In just 3 years, this administration has:

  • Proposed, negotiated, and signed into law a new Clean Air Act that will cut sulfur dioxide emissions in half, reduce toxic air emissions by 90 percent, and clean up smog in cities across America;
  • Established a moratorium until at least the next century on oil and gas drilling off the coasts of California, south Florida, Washington, Oregon, and New England;
  • Led the world by proposing to phase out CFC's and other ozone-depleting substances by the end of 1995, and taken legislative action to put the U.S. 42 percent ahead of the internationally required phaseout schedule;
  • Proposed to add over $1 billion in new lands to America's parks, forests, wildlife refuges, and recreation lands;
  • Won international agreements to prevent hazardous waste from being illegally dumped in developing countries, to ban ivory imports, to ban large-scale driftnet fishing, and to protect Antarctica;
  • Increased funding sharply for implementing and enforcing environmental laws (including a 53-percent increase in EPA's operating budget), for Superfund, for cleaning up Federal facilities, for protecting wetlands habitat, and for parks and recreation;
  • Signed an Executive order requiring Federal Agencies, which generate 20 percent of the Nation's solid waste, to recycle paper, plastic, metals, glass, used oil, lead acid batteries, and tires;
  • Made polluters pay the cost of cleanup. The Justice Department and EPA have collected more fines and penalties in the first 3 years of this administration than during the previous 18-year history of the EPA.
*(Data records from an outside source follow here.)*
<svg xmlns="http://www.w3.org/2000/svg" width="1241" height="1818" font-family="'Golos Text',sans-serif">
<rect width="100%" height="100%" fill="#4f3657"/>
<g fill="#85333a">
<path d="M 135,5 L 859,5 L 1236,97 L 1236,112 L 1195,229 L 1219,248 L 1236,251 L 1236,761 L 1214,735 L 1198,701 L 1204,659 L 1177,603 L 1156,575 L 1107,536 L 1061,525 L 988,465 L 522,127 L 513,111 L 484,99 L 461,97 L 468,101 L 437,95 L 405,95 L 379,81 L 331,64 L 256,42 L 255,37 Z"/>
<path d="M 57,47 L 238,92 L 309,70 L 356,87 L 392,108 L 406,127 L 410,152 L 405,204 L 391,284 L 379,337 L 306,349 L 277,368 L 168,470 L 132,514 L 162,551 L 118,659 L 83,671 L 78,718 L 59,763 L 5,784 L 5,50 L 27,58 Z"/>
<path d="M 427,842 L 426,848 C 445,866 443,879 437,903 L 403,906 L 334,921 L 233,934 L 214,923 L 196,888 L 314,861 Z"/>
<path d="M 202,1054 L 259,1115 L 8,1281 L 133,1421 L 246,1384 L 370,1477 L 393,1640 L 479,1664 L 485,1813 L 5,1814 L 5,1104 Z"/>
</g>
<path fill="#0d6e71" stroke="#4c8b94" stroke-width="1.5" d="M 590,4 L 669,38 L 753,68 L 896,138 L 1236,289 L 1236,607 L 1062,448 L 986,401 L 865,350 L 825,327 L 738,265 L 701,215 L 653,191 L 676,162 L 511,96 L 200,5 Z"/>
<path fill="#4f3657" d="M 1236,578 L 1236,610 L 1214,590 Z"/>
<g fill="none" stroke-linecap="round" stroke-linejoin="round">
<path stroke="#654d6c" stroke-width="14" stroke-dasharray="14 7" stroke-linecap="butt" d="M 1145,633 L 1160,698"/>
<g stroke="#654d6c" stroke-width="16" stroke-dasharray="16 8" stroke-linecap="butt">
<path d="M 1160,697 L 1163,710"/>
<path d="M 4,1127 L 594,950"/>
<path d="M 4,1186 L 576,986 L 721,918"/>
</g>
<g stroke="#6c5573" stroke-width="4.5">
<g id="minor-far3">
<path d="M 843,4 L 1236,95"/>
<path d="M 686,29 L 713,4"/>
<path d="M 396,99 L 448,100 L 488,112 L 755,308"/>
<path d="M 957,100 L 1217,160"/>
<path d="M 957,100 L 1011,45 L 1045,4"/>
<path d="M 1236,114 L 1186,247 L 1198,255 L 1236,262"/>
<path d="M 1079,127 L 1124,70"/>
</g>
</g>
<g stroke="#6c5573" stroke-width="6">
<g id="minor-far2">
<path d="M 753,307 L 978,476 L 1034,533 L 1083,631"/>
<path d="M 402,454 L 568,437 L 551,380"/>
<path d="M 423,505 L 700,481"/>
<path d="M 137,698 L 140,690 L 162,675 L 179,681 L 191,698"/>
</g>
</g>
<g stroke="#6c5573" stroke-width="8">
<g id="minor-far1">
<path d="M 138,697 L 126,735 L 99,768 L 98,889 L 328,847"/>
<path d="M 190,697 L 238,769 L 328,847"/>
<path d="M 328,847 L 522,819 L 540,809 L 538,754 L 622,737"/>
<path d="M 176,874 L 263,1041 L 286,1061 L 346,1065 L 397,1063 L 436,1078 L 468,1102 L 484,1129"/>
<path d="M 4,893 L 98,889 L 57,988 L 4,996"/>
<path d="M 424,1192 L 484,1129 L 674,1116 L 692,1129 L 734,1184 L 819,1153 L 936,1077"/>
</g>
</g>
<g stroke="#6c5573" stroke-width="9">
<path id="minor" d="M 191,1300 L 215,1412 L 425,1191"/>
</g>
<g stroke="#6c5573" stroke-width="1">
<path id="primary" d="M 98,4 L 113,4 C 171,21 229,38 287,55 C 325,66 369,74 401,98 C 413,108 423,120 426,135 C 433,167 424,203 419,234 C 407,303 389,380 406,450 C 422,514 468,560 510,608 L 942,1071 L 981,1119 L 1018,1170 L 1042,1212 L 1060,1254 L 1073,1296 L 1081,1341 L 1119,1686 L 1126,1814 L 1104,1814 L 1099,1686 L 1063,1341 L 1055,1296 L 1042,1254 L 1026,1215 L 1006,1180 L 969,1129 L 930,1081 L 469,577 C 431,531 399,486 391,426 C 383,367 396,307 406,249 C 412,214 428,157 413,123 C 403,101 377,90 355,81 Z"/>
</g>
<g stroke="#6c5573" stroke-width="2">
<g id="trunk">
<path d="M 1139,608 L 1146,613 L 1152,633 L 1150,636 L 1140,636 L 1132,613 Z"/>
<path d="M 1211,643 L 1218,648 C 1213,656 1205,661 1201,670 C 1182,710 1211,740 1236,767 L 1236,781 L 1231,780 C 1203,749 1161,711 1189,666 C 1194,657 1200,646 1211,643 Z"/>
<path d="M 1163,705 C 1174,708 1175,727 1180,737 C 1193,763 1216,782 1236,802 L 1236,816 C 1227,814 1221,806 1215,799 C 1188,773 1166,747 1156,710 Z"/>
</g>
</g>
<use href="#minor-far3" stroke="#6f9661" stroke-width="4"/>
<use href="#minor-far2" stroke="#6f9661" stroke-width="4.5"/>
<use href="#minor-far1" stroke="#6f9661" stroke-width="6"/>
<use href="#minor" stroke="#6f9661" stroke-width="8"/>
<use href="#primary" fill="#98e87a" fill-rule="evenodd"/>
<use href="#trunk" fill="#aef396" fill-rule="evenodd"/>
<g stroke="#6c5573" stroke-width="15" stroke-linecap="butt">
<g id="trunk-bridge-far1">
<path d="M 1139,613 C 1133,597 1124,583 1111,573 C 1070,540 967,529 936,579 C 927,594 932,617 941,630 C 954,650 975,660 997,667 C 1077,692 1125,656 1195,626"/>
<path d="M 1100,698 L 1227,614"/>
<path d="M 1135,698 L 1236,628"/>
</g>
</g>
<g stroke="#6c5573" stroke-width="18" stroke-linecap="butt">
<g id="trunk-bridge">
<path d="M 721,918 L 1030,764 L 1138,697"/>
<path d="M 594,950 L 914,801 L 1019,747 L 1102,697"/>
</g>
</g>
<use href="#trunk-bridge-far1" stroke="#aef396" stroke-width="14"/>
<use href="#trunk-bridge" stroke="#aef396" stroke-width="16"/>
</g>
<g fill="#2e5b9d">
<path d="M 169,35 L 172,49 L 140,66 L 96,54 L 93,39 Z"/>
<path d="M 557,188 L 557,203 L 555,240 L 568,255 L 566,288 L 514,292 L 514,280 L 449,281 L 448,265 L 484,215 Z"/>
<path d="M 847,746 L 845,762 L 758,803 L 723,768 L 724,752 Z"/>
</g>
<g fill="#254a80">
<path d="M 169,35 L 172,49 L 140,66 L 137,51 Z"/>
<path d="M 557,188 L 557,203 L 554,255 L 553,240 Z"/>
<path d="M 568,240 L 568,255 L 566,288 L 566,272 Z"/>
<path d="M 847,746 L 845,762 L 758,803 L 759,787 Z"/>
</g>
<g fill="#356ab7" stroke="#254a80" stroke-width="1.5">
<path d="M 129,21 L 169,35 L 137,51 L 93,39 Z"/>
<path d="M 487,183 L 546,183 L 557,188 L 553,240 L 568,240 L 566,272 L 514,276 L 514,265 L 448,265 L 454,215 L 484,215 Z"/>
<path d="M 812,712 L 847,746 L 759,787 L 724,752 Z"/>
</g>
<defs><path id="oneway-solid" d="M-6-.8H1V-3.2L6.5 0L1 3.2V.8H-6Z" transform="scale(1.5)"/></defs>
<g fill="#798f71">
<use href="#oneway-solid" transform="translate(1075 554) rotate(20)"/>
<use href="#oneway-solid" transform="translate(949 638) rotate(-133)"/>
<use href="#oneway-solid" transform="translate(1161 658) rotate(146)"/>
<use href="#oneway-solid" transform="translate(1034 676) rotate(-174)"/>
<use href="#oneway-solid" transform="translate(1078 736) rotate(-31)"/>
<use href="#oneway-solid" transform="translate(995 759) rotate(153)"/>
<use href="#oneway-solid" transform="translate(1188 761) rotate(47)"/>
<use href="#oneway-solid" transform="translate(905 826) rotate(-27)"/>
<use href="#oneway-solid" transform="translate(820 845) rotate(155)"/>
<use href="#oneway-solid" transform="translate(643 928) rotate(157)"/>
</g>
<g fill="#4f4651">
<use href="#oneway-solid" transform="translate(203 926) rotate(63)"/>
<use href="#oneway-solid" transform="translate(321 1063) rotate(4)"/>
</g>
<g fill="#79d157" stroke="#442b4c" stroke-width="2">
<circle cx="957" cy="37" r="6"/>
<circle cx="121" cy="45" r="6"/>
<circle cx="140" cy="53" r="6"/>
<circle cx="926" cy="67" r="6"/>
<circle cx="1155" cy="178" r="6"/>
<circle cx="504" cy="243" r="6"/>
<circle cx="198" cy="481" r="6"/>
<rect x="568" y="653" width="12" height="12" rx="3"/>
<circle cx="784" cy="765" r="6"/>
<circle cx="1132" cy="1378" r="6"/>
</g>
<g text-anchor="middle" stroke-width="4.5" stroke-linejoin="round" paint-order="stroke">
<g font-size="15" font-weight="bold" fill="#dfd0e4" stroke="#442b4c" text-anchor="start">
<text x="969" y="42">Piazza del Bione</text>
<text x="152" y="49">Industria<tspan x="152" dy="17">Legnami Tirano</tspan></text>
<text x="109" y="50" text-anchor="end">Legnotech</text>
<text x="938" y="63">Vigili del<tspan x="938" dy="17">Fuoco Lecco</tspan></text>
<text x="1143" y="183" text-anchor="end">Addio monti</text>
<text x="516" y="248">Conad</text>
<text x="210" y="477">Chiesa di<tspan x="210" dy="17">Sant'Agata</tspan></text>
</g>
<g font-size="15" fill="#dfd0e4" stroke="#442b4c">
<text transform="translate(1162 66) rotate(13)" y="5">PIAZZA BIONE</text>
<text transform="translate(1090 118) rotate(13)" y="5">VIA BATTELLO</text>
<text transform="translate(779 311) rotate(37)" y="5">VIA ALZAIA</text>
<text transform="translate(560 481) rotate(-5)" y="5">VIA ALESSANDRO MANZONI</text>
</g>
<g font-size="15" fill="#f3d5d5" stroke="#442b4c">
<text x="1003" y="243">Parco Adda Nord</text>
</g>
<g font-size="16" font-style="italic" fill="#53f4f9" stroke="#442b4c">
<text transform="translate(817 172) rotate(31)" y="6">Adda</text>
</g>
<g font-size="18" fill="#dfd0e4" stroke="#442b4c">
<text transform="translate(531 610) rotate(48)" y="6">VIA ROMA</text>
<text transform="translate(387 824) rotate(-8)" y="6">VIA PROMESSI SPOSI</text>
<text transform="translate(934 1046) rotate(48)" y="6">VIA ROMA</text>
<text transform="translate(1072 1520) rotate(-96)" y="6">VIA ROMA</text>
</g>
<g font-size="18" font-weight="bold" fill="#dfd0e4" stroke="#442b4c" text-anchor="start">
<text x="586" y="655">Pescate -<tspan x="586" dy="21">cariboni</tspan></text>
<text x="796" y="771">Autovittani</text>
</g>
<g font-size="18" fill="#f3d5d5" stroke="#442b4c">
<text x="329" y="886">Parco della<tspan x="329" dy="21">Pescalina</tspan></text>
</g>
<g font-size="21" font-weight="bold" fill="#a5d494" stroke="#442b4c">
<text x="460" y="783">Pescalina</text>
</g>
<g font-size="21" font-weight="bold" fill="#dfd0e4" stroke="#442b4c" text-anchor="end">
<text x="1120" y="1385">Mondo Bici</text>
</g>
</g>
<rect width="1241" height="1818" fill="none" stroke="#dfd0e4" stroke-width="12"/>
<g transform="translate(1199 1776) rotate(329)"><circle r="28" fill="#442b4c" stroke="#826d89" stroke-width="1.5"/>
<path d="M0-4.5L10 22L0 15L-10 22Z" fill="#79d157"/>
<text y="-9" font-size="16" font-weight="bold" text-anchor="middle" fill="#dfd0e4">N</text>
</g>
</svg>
But our work is not finished. I have called on Congress to take the following actions this year:

  • Enact balanced national energy legislation providing for increased energy conservation and environmentally responsible energy production, transmission, and use;
  • Establish a U.S. Department of the Environment; and
  • Increase budgets for environmental and natural resource programs, as requested in my budget. Last year, Congress cut my budget requests for Superfund and for America the Beautiful, which includes funding for parks, forests, wildlife refuges, outdoor recreation, and our program to plant one billion trees a year across the country.

These measures would build upon our recent progress and provide continuing momentum to achieve what Americans want in the months and years ahead, environmental improvement and economic growth.